Стена напротив дивана увешана и уставлена была причудливейшими произведениями барокко: табакерками, часами, гравюрами, сочинениями Гонгоры и Марино в пергаментных, в марокеновых зеленых и красных переплетах, а на великолепном раскоряченном столике лежали сонеты Шекспира.

– По всей Европе, – продолжал беседу Костя Ротиков, – появляется сейчас интерес к барокко, к этому вполне, как вы сказали, законченному в своей незаконченности, пышному и несколько безумному в себе самом стилю.

И они склонились над портретом Гонгоры.

– Каждое слово у Гонгоры многозначно, – поднял голову поэт, – оно употреблено у него и в одном плане, и в другом, и в третьем. Каждая косточка у Гонгоры – поэма Данта в миниатюре. А какой отчаяннейший и кричащий артистизм, старающийся скрыть душевное беспокойство; а эти щеки и шея возлюбленной, которые были некогда, в золотом веке, настоящими, живыми цветами – розами и лилиями. Для того чтобы понимать Гонгору, надо быть человеком с соответствующей устремленностью, с соответствующим эллинистическим складом ума, это сейчас ясно, но этого еще недавно не понимали.

Неизвестный поэт откинулся к стене.

В это-то время и вошли в комнату Муся Далматова и Тептелкин.

– Как у вас уютно, – сказал Тептелкин, не замечая кукишей над головами друзей. – И сидите вы по-турецки, и пьете кофе турецкий. Но здесь накурено, разрешите, я открою окно. – Он подошел. Открыл форточку. – А то у Марьи Петровны голова заболит.

– Давно вы нас ждете? – спросил он.

– Мы со вчерашнего вечера сидим здесь над испанскими, английскими, итальянскими поэтами, – ответил Костя Ротиков, – и обмениваемся мыслями.

– А Аглая Николаевна пришла? – спросил Тептелкин.

– Мы ее с минуты на минуту ждем, – ответил Костя Ротиков.

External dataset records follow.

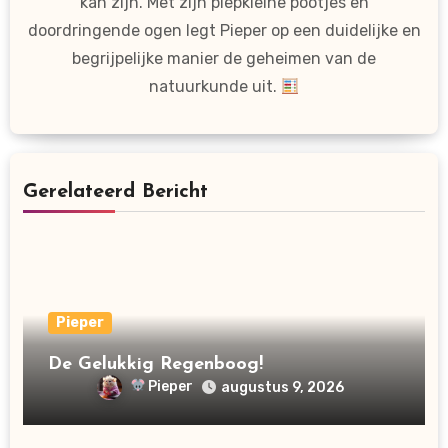
kan zijn. Met zijn piepkleine pootjes en
doordringende ogen legt Pieper op een duidelijke en
begrijpelijke manier de geheimen van de
natuurkunde uit.
Gerelateerd Bericht
Pieper
De Gelukkig Regenboog!
Pieper
augustus 9, 2026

Раздался стук в парадную. Костя Ротиков выскочил в переднюю. Через минуту вошла худая и извивающаяся как змея Аглая Николаевна. На плечах у нее лежал голубой песец. На груди сверкал большой изумруд, а в ушах ничего не было. Рядом с ней извивался Костя Ротиков, а с другой стороны прыгала собачка.

– Вечер старинной музыки состоится, – произнес на ухо Марье Петровне Далматовой Тептелкин.

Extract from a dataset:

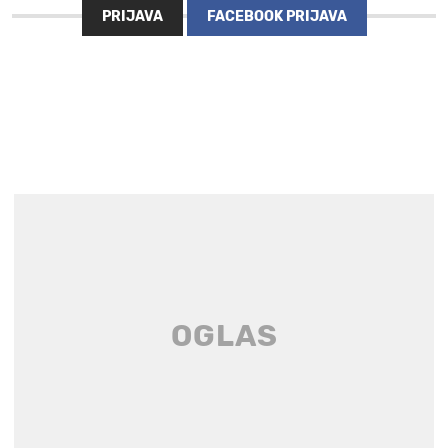
PRIJAVA
FACEBOOK PRIJAVA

Все прошли в соседнюю комнату.

Там уже сидели глухие старушки и старички с баками и с бородками, прыгающие барышни, пожилые молодые люди, картавящие, как в дни своей юности. По стенам висели портреты в круглых золотых рамах. Рояль раскрыт, задрожали клавиши и струны.

Аглая Николаевна раскланивалась.

Поднесли цветы – розы белые.

Она нюхала, раскланивалась, улыбалась.

Худенькие ручки старушек и старичков хлопали.

– Она совсем не изменилась за эти годы, – шептали они друг другу на ухо, – наша любимая Аглая Николаевна.

– Она была в 191… г. любовницей N, – шептал пожилой молодой человек другому пожилому молодому человеку.

– У нее удивительная собачка, – шептала одна прыгающая барышня другой прыгающей барышне.

Аглая Николаевна села.

Опять поднимались руки, опять опускались клавиши, опять как бабочка билась чистая музыка.

Две барышни поднесли лилии.

– Ах, Аглая Николаевна, – говорил Костя Ротиков, – вы сегодня нам доставили чистое наслаждение.

Столовая была залита светом. Уцелевшие фарфоровые с пейзажами и портретами тарелки императорского завода по стенам лучились позолотой. На столе вина в бутылках, водка в графинах, рюмки искрились. А вокруг нечто розовое, нечто красное, нечто белое, нечто голубое. Все было.

Но старички и пожилые молодые люди почувствовали, что это лишь копия, что настоящее умерло, что это как бы воспоминание, всегда менее яркое, чем действительность. Им вдруг стало тоскливо, тоскливо… Кроме того, они заметили, что для устройства этого вечера исчезли (были проданы) некоторые предметы из столовой.